Mentally Exhausted

Dear Diary

Thomas Carlyle said “A man without a purpose is like a ship without a rudder – waif, nothing, a no man.”

“I’ve been feeling like a ship set sail without a rudder lately. You know me, I get this way when I have a lot on my mind and can’t see the forest for the trees. To make matters worse we are in the middle of the COVID-19 pandemic that has left me temporarily unemployed since early April, Easter Monday to be exact. 

Then my book published March 13, 2020, one week into the pandemic lockdown forcing me to cancel my book launch as well as any opportunities for promotional events. I have 400 paperback books sitting in my dining room, book marks, media kits, business cards, a 6.5 foot pop up banner, two Square devices (POS gadgets) and an accounting program to keep all my affairs in order for when the tax man has his hand in my pocket. So ya, a little pissed about that turn of events.

So I switch gears and as outlined in my marketing plan, turn my focus to social media. No problem right? Wrong….social media will be the death of me. My publisher advised that I connect with as many book bloggers as possible, create a separate Facebook page for the book, tap into Instagram, Goodreads and Twitter (I will never Tweet). That has me monitoring and updating 4 social media platforms and a website. Oh and don’t get me started on hashtags! 

The more friends and followers I add to these platforms has now increased the requests I receive from entrepreneurs selling their services and products such as Tupperware, handbags, jewelry, clothing, real estate, makeup, counselling, life coaching, art, books, teas….you get the picture!

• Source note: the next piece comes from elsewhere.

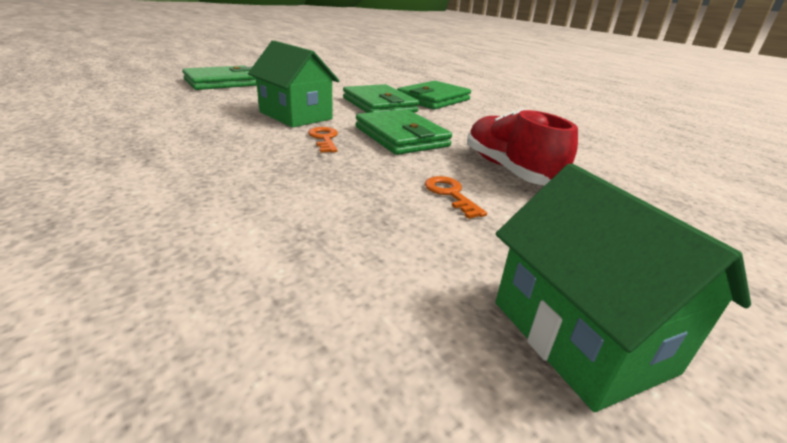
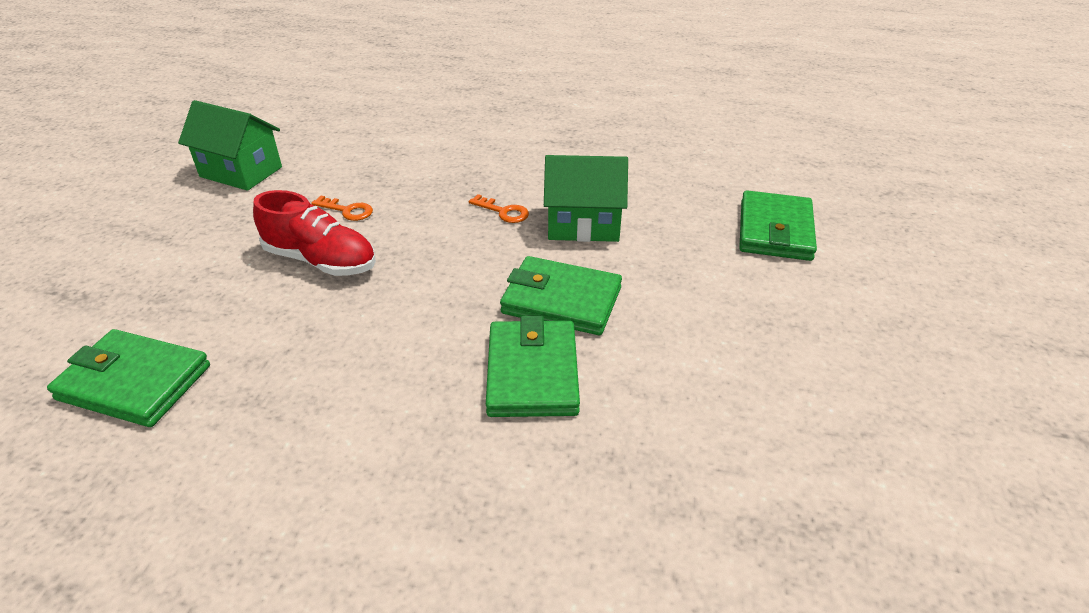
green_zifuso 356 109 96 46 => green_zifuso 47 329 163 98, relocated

Instagram is the place to be for promoting your business but did you know it’s also a popular internet dating site?  I had, aka deleted, over 300 single men following me (said as she bats her eyelashes) who flaunted pictures of themselves shirtless, in doctor scrubs or wearing a uniform. They love life, music, children as well as God and want to “get to know you.” Let’s not talk about the guy who asked me for $700 or the guy who sent me a picture of a nude ‘ladies’ ass in a position that left me wondering how she got in that configuration in the first place. Her stiletto’s were pretty though!

While I promote my book to influencers, book bloggers, celebrities, media as well as family and friends the dust and clutter around my home joyfully sits and waits for attention. I’ve become that unemployed writer who is stealing a glance at her reflection in the computer screen, pausing to admire the bedhead un-showered, pajama wearing stranger staring back at her. After three months in lockdown I gave in and attempted to cut my own hair. The mullet is back in style, right? 

This lockdown has set me adrift without a rudder. I worry about employment, finances and what the future will look like. I miss normal, I miss feeling safe, I miss the things that make me feel pretty; a hair cut, hair colour and a mani/pedi. I miss sitting at a restaurant patio on a summer evening enjoying a glass of wine with my husband as the warm breeze dances with the mouth watering aroma’s swirling around us. But most of all I really miss making memories with my family.

Yes, I know I have a lot to be thankful for, I know there are people in worse situations than me but once in awhile the fall out from this pandemic, the isolation, gets the better of me. It’s mentally exhausting! 

Thanks for listening old friend.

Oh and one more thing…I did shower today!